Así, estamos perfecta y eternamente justificados en el Cristo
resucitado.
Versículos
20-21. ¡Oh, el
maravilloso y gratuito favor de Dios, su gracia! Acaso preguntes:
¿Por qué fue dada la ley, si el hombre no puede ser
justificado por ella, si no puede dar una vida justificada? «La
ley entró para agrandar la ofensa» (RVA). Y puede que
así haya sido incluso en tu misma experiencia personal. Puede
que haya entrado con poder mortífero, y cuanto más te
hayas esforzado por guardarla, tanto más ha abundado la
ofensa. ¡Cuánto te habrás esforzado por hacer
santa la carne! Y cuanto más te has esforzado, tanto
más has fracasado.
«Mas cuando el pecado abundó, sobreabundó la
gracia.» ¿Crees tú a Dios en cuanto a esto?
¿Puedes ahora cesar de obras y reposar en el infinito y gratuito
favor de Dios? «Para que así como el pecado reinó
para muerte, así también la gracia reine»
—Sí, y ello «por la justicia para vida eterna
mediante Jesucristo, Señor nuestro». No es la gracia sola
la que reina, porque esto sería indiferencia al pecado; ni
es la justicia sola, o el pecador tendría que ser condenado;
sino que es la gracia por la justicia. Sí, y así
reina y sigue reinando, para vida eterna.
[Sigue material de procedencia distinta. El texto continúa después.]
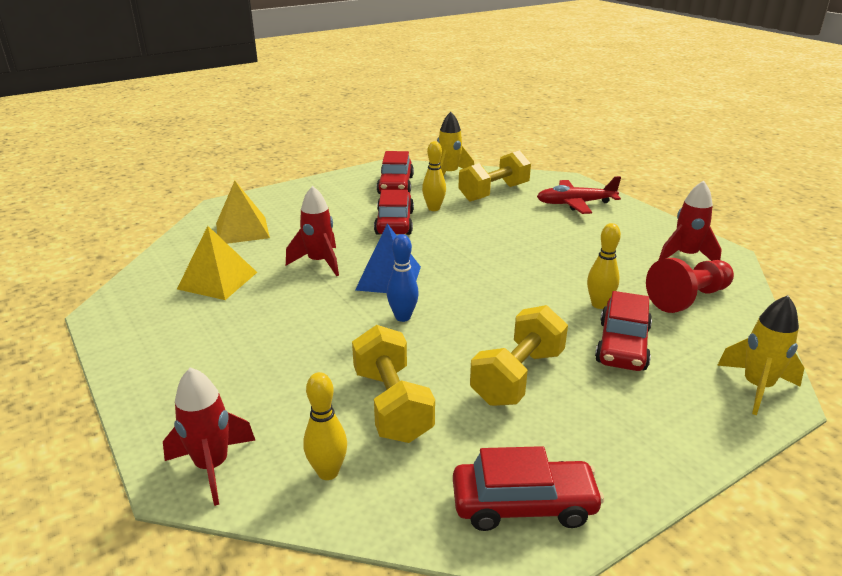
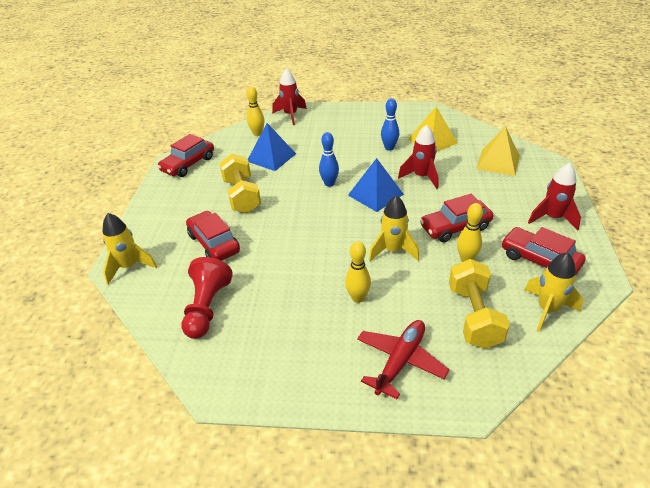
camera: 130 degrees right, 10 degrees up
yellow dumbbell [352,325,435,443] -> blue pyramid [248,123,296,171]
red car [374,190,414,235] -> red car turned 120 degrees clockwise [420,194,494,242]
yellow bowling pin [587,223,621,309] -> yellow bowling pin moved to [345,241,371,303]
red rocket [659,181,722,261] -> red rocket moved to [528,163,581,231]
none -> yellow rocket [369,195,419,261]
none -> blue bowling pin [381,98,399,151]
Pero si somos constituidos justos por y en Cristo, totalmente aparte
de cualquier obra propia, habiendo sido perdonados los pecados, y no
siéndonos contado el pecado a nosotros, luego se suscita una
cuestión por lo que atañe a la justicia
práctica: ¿Persistiremos en la práctica del
pecado? Los enemigos de la gracia de Dios siempre plantean esta
pregunta, o la presentan como acusación de que aquellos que
mantienen las doctrinas de la gracia soberana de Dios implican que
viven en pecado para que la gracia abunde. Esta acusación es
tan común en nuestro tiempo como lo era de parte de los
fariseos en aquellos tiempos contra el Apóstol. En el
próximo capítulo tenemos su respuesta inspirada contra
esta acostumbrada calumnia. Pero ten la seguridad de que nada menos
que esta gracia abundante puede dar reposo al alma.